• **Provided data**:
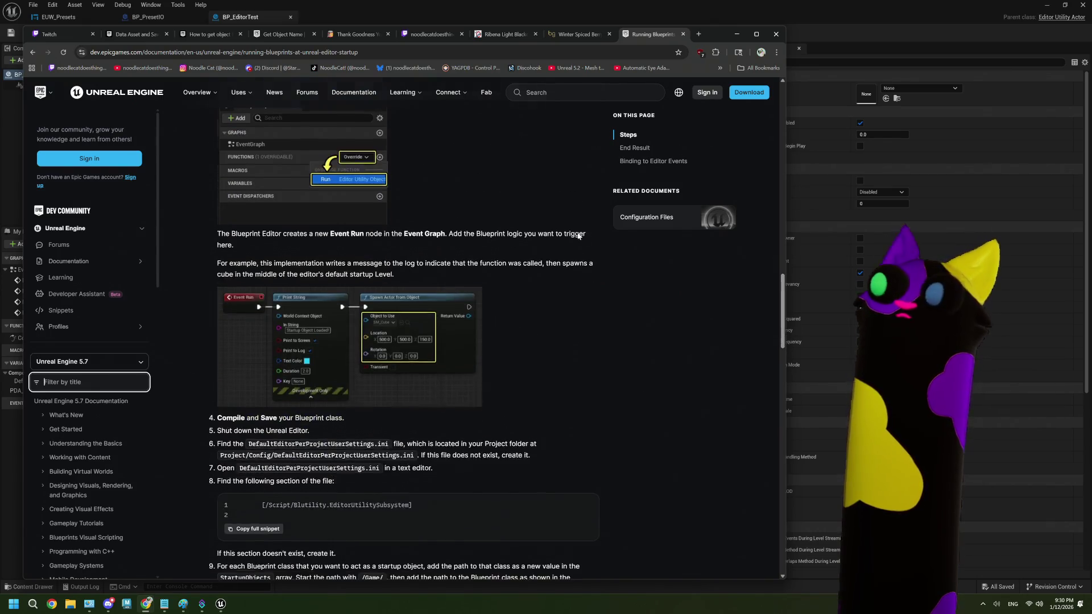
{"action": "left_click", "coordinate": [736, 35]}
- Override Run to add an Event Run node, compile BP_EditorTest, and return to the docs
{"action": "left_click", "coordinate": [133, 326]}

• **What the task requires**: Give back the material above exactly, with each picture removed.

• **Solution below**:
{"action": "left_click", "coordinate": [736, 35]}
- Override Run to add an Event Run node, compile BP_EditorTest, and return to the docs
{"action": "left_click", "coordinate": [133, 326]}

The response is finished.